It’s hard to imagine New York City without the packed subway cars, long lines, and overwhelming tourist crowds that felt essential to daily life. Once the fear of the COVID-19 pandemic has waned, the city, like others around the world, will become clouded and fundamentally altered even after economic prosperity has been restored. In what feels like a revolving door discussion, except now perhaps asked with a sense of urgency, what do we want cities to be like in the years to come?
How New York City, the first COVID-19 epicenter in the United States, will rebound to a sense of stability and normalcy, is a question that financial, political, institutional, and cultural leaders are still pondering.
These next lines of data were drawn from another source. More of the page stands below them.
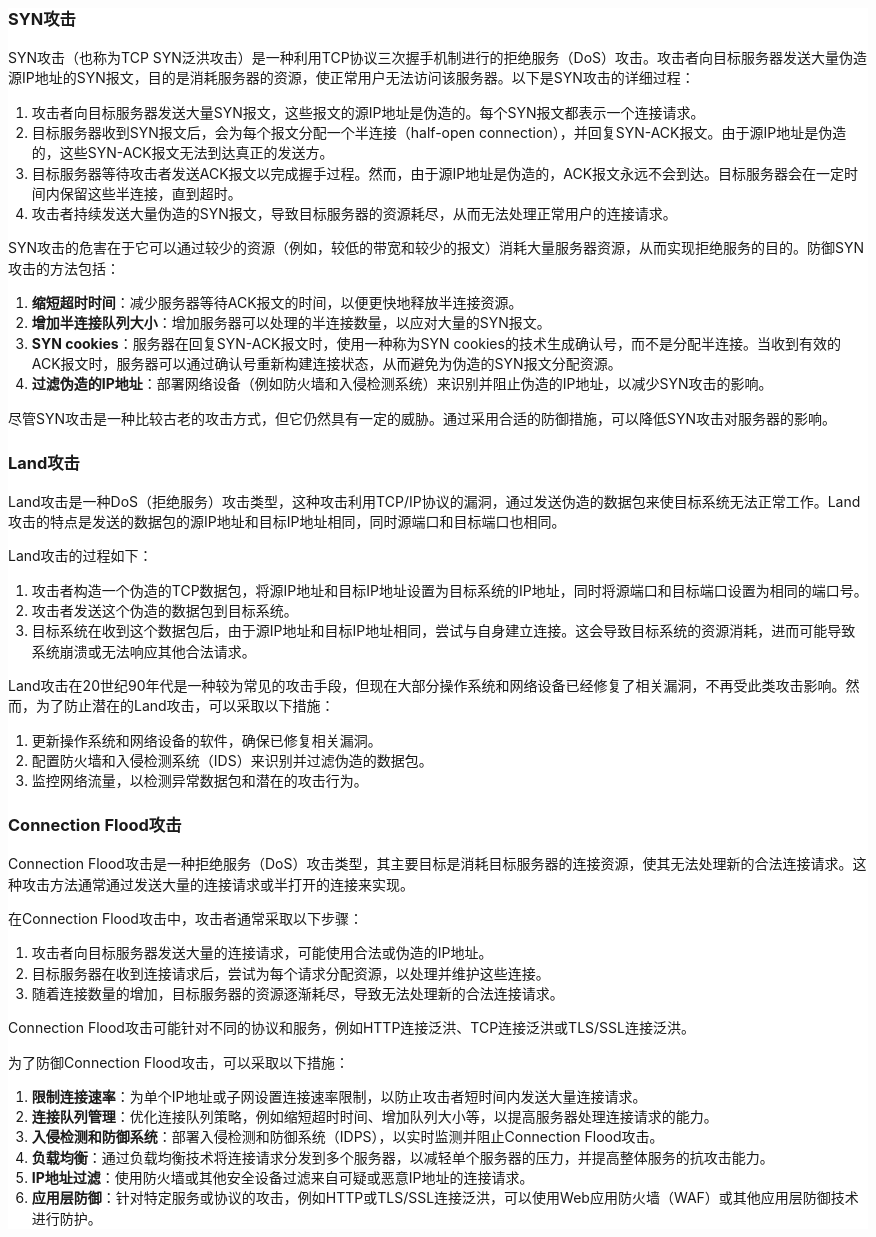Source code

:### SYN攻击

SYN攻击（也称为TCP SYN泛洪攻击）是一种利用TCP协议三次握手机制进行的拒绝服务（DoS）攻击。攻击者向目标服务器发送大量伪造源IP地址的SYN报文，目的是消耗服务器的资源，使正常用户无法访问该服务器。以下是SYN攻击的详细过程：

1. 攻击者向目标服务器发送大量SYN报文，这些报文的源IP地址是伪造的。每个SYN报文都表示一个连接请求。
2. 目标服务器收到SYN报文后，会为每个报文分配一个半连接（half-open connection），并回复SYN-ACK报文。由于源IP地址是伪造的，这些SYN-ACK报文无法到达真正的发送方。
3. 目标服务器等待攻击者发送ACK报文以完成握手过程。然而，由于源IP地址是伪造的，ACK报文永远不会到达。目标服务器会在一定时间内保留这些半连接，直到超时。
4. 攻击者持续发送大量伪造的SYN报文，导致目标服务器的资源耗尽，从而无法处理正常用户的连接请求。

SYN攻击的危害在于它可以通过较少的资源（例如，较低的带宽和较少的报文）消耗大量服务器资源，从而实现拒绝服务的目的。防御SYN攻击的方法包括：

1. **缩短超时时间**：减少服务器等待ACK报文的时间，以便更快地释放半连接资源。
2. **增加半连接队列大小**：增加服务器可以处理的半连接数量，以应对大量的SYN报文。
3. **SYN cookies**：服务器在回复SYN-ACK报文时，使用一种称为SYN cookies的技术生成确认号，而不是分配半连接。当收到有效的ACK报文时，服务器可以通过确认号重新构建连接状态，从而避免为伪造的SYN报文分配资源。
4. **过滤伪造的IP地址**：部署网络设备（例如防火墙和入侵检测系统）来识别并阻止伪造的IP地址，以减少SYN攻击的影响。

尽管SYN攻击是一种比较古老的攻击方式，但它仍然具有一定的威胁。通过采用合适的防御措施，可以降低SYN攻击对服务器的影响。

### Land攻击

Land攻击是一种DoS（拒绝服务）攻击类型，这种攻击利用TCP/IP协议的漏洞，通过发送伪造的数据包来使目标系统无法正常工作。Land攻击的特点是发送的数据包的源IP地址和目标IP地址相同，同时源端口和目标端口也相同。

Land攻击的过程如下：

1. 攻击者构造一个伪造的TCP数据包，将源IP地址和目标IP地址设置为目标系统的IP地址，同时将源端口和目标端口设置为相同的端口号。
2. 攻击者发送这个伪造的数据包到目标系统。
3. 目标系统在收到这个数据包后，由于源IP地址和目标IP地址相同，尝试与自身建立连接。这会导致目标系统的资源消耗，进而可能导致系统崩溃或无法响应其他合法请求。

Land攻击在20世纪90年代是一种较为常见的攻击手段，但现在大部分操作系统和网络设备已经修复了相关漏洞，不再受此类攻击影响。然而，为了防止潜在的Land攻击，可以采取以下措施：

1. 更新操作系统和网络设备的软件，确保已修复相关漏洞。
2. 配置防火墙和入侵检测系统（IDS）来识别并过滤伪造的数据包。
3. 监控网络流量，以检测异常数据包和潜在的攻击行为。

### Connection Flood攻击

Connection Flood攻击是一种拒绝服务（DoS）攻击类型，其主要目标是消耗目标服务器的连接资源，使其无法处理新的合法连接请求。这种攻击方法通常通过发送大量的连接请求或半打开的连接来实现。

在Connection Flood攻击中，攻击者通常采取以下步骤：

1. 攻击者向目标服务器发送大量的连接请求，可能使用合法或伪造的IP地址。
2. 目标服务器在收到连接请求后，尝试为每个请求分配资源，以处理并维护这些连接。
3. 随着连接数量的增加，目标服务器的资源逐渐耗尽，导致无法处理新的合法连接请求。

Connection Flood攻击可能针对不同的协议和服务，例如HTTP连接泛洪、TCP连接泛洪或TLS/SSL连接泛洪。

为了防御Connection Flood攻击，可以采取以下措施：

1. **限制连接速率**：为单个IP地址或子网设置连接速率限制，以防止攻击者短时间内发送大量连接请求。
2. **连接队列管理**：优化连接队列策略，例如缩短超时时间、增加队列大小等，以提高服务器处理连接请求的能力。
3. **入侵检测和防御系统**：部署入侵检测和防御系统（IDPS），以实时监测并阻止Connection Flood攻击。
4. **负载均衡**：通过负载均衡技术将连接请求分发到多个服务器，以减轻单个服务器的压力，并提高整体服务的抗攻击能力。
5. **IP地址过滤**：使用防火墙或其他安全设备过滤来自可疑或恶意IP地址的连接请求。
6. **应用层防御**：针对特定服务或协议的攻击，例如HTTP或TLS/SSL连接泛洪，可以使用Web应用防火墙（WAF）或其他应用层防御技术进行防护。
It’s a delicate balance of tip-toeing the line for economic stimulation while also controlling the spread of the virus, but as businesses have shuttered, tenants struggle to pay their rent, and tourism is suppressed to a minimum, there is still much uncertainty about what life in New York City will look like in the future.
The COVID-19 pandemic is also paired with the social unrest driven by the Black Lives Matter movement and has exposed many harsh realities about inequality in all aspects of life that are only exacerbated by the impacts of the built environment. As “the city that never sleeps” continues into its fifth month of a sudden slumber, maybe it’s time to take a step back and examine the economic injustices, gerrymandered housing policies, and lack of healthy public spaces that have drawn thick lines throughout New York City- separating the healthy from the ill, the super-wealthy from those facing severe financial hardships, and those who the societal systems benefit from those that it punishes. If this forced pause gives us anything, it’s the opportunity to renew the city and instill better policies to create a more equitable future for all of its inhabitants.
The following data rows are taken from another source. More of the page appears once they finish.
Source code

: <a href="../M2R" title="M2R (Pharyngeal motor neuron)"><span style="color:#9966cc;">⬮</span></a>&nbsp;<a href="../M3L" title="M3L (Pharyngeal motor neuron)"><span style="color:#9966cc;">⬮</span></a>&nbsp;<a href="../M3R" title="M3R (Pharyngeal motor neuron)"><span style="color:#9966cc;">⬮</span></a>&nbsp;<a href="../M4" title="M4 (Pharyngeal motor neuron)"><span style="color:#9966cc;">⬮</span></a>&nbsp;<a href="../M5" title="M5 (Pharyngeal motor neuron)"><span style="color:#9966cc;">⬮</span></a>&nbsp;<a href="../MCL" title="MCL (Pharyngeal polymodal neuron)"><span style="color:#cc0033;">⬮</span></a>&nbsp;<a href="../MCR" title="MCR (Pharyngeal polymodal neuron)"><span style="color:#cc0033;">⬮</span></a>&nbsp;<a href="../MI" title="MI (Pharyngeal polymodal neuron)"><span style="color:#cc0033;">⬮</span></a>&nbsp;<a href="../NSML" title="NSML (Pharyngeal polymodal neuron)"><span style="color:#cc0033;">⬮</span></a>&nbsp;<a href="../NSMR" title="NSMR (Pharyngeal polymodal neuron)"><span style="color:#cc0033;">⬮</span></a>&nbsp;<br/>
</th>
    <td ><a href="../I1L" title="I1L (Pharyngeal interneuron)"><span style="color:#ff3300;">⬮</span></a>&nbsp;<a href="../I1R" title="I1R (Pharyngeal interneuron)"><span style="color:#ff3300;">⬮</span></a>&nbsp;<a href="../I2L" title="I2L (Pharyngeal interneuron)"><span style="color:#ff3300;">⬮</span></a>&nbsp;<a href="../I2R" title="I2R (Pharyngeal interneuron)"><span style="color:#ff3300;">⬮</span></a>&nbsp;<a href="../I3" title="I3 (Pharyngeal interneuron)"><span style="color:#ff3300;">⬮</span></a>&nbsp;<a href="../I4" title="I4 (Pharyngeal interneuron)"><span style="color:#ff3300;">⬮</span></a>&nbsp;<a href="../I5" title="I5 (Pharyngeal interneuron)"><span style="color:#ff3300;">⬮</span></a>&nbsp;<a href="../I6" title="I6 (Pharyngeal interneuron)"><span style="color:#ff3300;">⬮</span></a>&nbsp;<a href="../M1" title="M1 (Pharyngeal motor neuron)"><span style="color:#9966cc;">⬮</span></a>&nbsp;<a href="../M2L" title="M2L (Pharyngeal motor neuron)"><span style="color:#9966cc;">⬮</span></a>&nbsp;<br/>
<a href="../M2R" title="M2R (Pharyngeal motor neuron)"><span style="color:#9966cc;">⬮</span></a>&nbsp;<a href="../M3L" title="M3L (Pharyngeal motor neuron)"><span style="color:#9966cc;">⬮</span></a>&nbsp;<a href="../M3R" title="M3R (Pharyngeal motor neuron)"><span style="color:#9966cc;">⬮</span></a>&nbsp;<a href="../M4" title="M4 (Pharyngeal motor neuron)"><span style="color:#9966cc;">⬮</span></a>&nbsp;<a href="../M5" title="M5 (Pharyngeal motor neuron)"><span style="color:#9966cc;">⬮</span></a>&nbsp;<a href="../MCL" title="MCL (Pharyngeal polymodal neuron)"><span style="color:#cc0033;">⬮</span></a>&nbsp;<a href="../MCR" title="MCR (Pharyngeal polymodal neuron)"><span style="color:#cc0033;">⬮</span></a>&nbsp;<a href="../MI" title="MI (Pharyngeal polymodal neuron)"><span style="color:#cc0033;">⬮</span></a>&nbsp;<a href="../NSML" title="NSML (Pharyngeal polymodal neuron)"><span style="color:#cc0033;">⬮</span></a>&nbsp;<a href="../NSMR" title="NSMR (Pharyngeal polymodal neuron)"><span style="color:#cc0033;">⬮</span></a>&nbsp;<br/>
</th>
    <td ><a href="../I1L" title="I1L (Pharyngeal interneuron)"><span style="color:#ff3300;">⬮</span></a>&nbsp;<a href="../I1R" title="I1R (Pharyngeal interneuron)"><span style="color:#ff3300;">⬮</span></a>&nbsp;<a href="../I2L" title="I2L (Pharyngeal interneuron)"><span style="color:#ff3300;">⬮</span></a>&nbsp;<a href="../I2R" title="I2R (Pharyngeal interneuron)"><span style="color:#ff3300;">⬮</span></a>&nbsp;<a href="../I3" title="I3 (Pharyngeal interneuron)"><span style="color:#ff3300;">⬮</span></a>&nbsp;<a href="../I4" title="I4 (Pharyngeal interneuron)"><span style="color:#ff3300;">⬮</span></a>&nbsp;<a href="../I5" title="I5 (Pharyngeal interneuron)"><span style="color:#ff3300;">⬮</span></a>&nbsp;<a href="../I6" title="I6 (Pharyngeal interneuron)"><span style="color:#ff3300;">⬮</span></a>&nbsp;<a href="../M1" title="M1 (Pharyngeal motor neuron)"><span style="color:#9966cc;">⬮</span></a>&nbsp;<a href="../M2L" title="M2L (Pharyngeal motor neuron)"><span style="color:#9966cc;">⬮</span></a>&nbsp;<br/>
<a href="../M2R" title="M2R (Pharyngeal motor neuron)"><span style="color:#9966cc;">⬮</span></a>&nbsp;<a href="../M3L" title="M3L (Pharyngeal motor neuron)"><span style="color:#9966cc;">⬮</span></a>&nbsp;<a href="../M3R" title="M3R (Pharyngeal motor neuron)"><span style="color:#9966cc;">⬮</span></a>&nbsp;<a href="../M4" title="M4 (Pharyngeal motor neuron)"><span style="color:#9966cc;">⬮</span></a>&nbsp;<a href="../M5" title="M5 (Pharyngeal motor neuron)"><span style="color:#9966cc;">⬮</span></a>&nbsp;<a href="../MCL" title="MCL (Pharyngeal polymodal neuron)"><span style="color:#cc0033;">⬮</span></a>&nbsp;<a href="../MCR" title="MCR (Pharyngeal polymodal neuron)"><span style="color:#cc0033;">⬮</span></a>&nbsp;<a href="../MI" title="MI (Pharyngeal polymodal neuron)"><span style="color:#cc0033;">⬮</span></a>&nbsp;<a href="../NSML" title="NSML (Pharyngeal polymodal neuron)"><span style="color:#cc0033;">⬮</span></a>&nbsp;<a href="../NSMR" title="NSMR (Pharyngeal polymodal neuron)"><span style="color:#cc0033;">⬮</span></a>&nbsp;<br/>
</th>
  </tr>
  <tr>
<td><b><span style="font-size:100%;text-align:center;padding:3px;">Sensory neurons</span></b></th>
After the attack on the World Trade Center in 2001, the financial collapse in 2008, and Hurricane Sandy in 2012, there was talk that New York City would never be the same. While that projection did alter our daily lives, with enhanced security measures at airports and more advocacy for climate change and waterfront remediation, this time feels like New York City will truly emerge with a much different spirit- but for the better.
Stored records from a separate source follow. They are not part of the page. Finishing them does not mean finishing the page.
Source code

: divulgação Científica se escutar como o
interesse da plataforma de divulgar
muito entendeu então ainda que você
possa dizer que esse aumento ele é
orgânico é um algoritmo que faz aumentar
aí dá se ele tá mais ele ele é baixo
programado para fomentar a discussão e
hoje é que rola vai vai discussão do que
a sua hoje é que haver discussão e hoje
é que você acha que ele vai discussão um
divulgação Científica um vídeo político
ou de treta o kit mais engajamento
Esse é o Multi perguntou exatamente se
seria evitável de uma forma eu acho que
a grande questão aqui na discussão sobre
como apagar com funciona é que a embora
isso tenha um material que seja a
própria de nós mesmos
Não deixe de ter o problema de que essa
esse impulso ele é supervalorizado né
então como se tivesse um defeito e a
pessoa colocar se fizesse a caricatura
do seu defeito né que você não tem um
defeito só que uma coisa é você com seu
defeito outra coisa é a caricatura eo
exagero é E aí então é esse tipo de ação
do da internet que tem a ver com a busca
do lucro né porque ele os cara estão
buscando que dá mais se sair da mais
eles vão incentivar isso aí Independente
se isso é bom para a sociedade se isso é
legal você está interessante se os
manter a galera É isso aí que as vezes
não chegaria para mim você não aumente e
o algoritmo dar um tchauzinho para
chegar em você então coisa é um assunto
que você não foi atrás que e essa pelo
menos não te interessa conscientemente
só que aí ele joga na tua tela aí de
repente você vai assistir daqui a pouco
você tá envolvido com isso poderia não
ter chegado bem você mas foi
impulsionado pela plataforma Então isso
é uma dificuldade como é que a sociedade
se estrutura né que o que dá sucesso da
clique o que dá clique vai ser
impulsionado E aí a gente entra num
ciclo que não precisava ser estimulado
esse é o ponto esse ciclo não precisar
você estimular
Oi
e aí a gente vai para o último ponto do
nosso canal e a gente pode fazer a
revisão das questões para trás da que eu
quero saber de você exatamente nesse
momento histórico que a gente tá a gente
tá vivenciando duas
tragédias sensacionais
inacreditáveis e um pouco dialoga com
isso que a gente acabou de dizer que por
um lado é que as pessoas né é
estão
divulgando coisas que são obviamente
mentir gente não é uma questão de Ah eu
It’s no surprise that the current state of the city is revealing the relationships between public health, social injustice, and urban planning policies that have created the perfect storm for both disaster, but also an opportunity for change. Perhaps the origins of this can be pointed back to the 1930s when the Federal Housing Administration was created to insure mortgages and also began the controversial practice of redlining. If the FHA deemed a particular neighborhood in the city to be too “chancy”, the banks wouldn’t lend there. They documented this by maps drawn up by the Home Owners’ Loan Corporation who indicated green areas as “in demand”, which at the time meant that they were almost exclusively white. The neighborhoods where minorities lived were considered ineligible for FHA backing and were colored in as red- coining the term redlining later in the 1960s.
Redlining is no longer enforced by the government, but many of these neighborhoods still have some of the highest poverty rates although New York City is blanketed with an image of wealth and venture capitalist-backed development. On the other hand, many of these formerly “high risk” neighborhoods are rapidly gentrifying creating one of the largest gaps between the rich and the poor in the country. This has pushed minorities farther out of the city and into areas with less accessible healthcare, underfunded school districts, food deserts, and where the tide of New York City’s money doesn't quite reach. This impact is infamously demonstrated in Brooklyn, where historic brownstone homes suddenly became multi-million-dollar townhouses. As the size of New York’s economy and real estate runs in parallel to the whim of the markets, the income levels of a majority of New Yorkers continue down a path of disconnect.
Despite all of this, social and political grassroots efforts by the city are working to pull these neighborhoods out of the crisis by rethinking what it means to reinvest in communities and preserve affordability. There’s also a push towards a blend of incomes in neighborhoods that also feature vibrant public spaces, community centers with adequate access to healthcare, and opportunities for commercial businesses to flourish. With the city on a complete pause and the harsh realities of the inefficiencies and failures of plans that have been put in place, it’s time to reflect on the lessons learned from this pandemic and our social inequalities, starting with the color-coded maps that once defined who should live where and why. If redlining truly is the root of the problem, then now is the chance to reconsider and erase the way that New York City was once planned to create a more equitable future for all.